Metropolis MCMC using Riemann Langevin updates

kaskr / adcomp

AD computation with Template Model Builder (TMB)

Other

167 stars 80 forks source link

Metropolis MCMC using Riemann Langevin updates #182

Closed James-Thorson closed 3 years ago

James-Thorson commented 8 years ago

Kasper and everyone,

I was reading through a method for MCMC sampling using Langevin proposals on a Riemann manifold of the neg-log-like function:

http://arxiv.org/pdf/1309.2983v1.pdf

courtesy of Daniel Simpson. The algorithm between Eq. 9 and 10 should be feasible to implement and test, except that Gamma_i requires the gradient of elements of the hessian matrix w.r.t model coefficients. I have read that TMB has access to higher-order derivatives -- is this gradient-of-the-hessian calculation convenient?

cheers, jim

skaug commented 8 years ago

Yes, the "gradient-of-the-hessian" is used in TMB to get the derivative of Laplace approximation of with respect to model parameters.

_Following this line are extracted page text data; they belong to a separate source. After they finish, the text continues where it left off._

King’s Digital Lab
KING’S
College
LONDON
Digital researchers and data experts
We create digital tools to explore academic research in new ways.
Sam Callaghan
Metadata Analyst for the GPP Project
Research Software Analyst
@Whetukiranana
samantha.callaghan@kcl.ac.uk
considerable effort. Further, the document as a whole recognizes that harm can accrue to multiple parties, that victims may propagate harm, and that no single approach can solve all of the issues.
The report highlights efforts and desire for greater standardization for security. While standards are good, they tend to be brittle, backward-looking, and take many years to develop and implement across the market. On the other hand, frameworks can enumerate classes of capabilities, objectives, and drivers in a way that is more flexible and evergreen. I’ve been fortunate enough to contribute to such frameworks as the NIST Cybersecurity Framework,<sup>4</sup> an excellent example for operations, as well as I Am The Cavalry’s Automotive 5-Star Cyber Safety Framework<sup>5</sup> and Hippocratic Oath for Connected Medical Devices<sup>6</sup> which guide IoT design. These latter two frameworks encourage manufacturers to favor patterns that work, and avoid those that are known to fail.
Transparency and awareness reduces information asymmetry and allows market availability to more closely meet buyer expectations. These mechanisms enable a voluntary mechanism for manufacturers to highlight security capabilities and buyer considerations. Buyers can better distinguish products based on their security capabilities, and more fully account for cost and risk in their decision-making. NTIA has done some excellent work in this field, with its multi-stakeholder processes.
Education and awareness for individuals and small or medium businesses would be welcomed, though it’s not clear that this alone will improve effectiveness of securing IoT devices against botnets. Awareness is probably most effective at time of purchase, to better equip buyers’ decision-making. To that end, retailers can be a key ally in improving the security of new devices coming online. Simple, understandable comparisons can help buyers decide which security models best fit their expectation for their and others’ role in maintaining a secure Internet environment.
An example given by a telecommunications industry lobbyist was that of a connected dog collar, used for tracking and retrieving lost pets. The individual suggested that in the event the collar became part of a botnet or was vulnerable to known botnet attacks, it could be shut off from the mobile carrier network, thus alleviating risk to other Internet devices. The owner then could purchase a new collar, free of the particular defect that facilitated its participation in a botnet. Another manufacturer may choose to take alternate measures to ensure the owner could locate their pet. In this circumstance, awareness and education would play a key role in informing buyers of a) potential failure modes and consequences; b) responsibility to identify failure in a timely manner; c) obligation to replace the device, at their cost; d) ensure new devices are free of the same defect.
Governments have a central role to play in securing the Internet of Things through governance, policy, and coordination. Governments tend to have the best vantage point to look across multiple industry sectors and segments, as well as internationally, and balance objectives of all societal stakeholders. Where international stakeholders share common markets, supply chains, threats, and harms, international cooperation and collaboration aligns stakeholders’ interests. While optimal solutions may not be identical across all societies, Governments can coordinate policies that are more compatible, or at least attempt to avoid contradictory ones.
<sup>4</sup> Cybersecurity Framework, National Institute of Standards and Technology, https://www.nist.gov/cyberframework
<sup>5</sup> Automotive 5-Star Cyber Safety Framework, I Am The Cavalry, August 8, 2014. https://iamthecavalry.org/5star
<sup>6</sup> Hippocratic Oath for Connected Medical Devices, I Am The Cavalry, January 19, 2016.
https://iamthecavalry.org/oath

James-Thorson commented 8 years ago

I had imagined that the gradient of the log-determinant of the Hessian is available (as you confirm), but haven't seen how to access the gradient of individual elements of the Hessian matrix. Is there any simple example-code for accessing this gradient-of-Hessian-elements within the R terminal, or I guess equivalently accessing 3rd derivatives of the neg-log-like function w.r.t. one parameter twice and a 2nd parameter once?

jim

On Mon, Apr 11, 2016 at 2:26 AM, Hans J. Skaug notifications@github.com wrote:

Yes, the "gradient-of-the-hessian" is used in TMB to get the derivative of Laplace approximation of with respect to model parameters.

— You are receiving this because you authored the thread. Reply to this email directly or view it on GitHub https://github.com/kaskr/adcomp/issues/182#issuecomment-208248710

kaskr commented 8 years ago

@James-Thorson There is not yet a user friendly way to get these derivatives. The following function can be used for now:

get3rdDeriv <- function(obj, par = obj$env$par, w = NULL){
    ADHess <- environment(obj$env$spHess)$ADHess
    .Call("EvalADFunObject",
          ADHess$ptr,
          par,
          control = list(
              order = as.integer(1), 
              hessiancols = integer(0),
              hessianrows = integer(0),
              sparsitypattern = as.integer(0), 
              rangecomponent = as.integer(1),
              dumpstack = as.integer(0),
              rangeweight = w),
          PACKAGE = obj$env$DLL)
}

Here's a demo:

library(TMB)
runExample("simple")

Get all derivatives (280 non-zero hessian elements times 118 parameters) :

D3mat <- get3rdDeriv(obj)
dim(D3mat)

You can get specific linear combinations of derivatives very fast (using only one reverse sweep):

w <- rnorm(280)
wD3mat <- get3rdDeriv(obj, w=w)
range( wD3mat - t(w) %*% D3mat )

colemonnahan commented 8 years ago

@James-Thorson FYI Michael Betancourt has some papers on RHMC and from what I understand you have to be careful w/ using the Hessian because it isn't always positive definite.

Unfortunately the Hessian isn’t sufficiently well-behaved to serve as a metric itself; in general, it is not even guaranteed to be positive-definite. The Hessian can be manipulated into a well-behaved form, however, by applying the SoftAbs transformation and the resulting SoftAbs metric [22] admits a generic but efficient Riemannian Hamiltonian Monte Carlo implementation (Figure 10, 11).

From http://arxiv.org/pdf/1312.0906.pdf

I'd be curious to see if you could get it working with TMB. Supposedly it works great for low dimensional posteriors with very difficult geometries.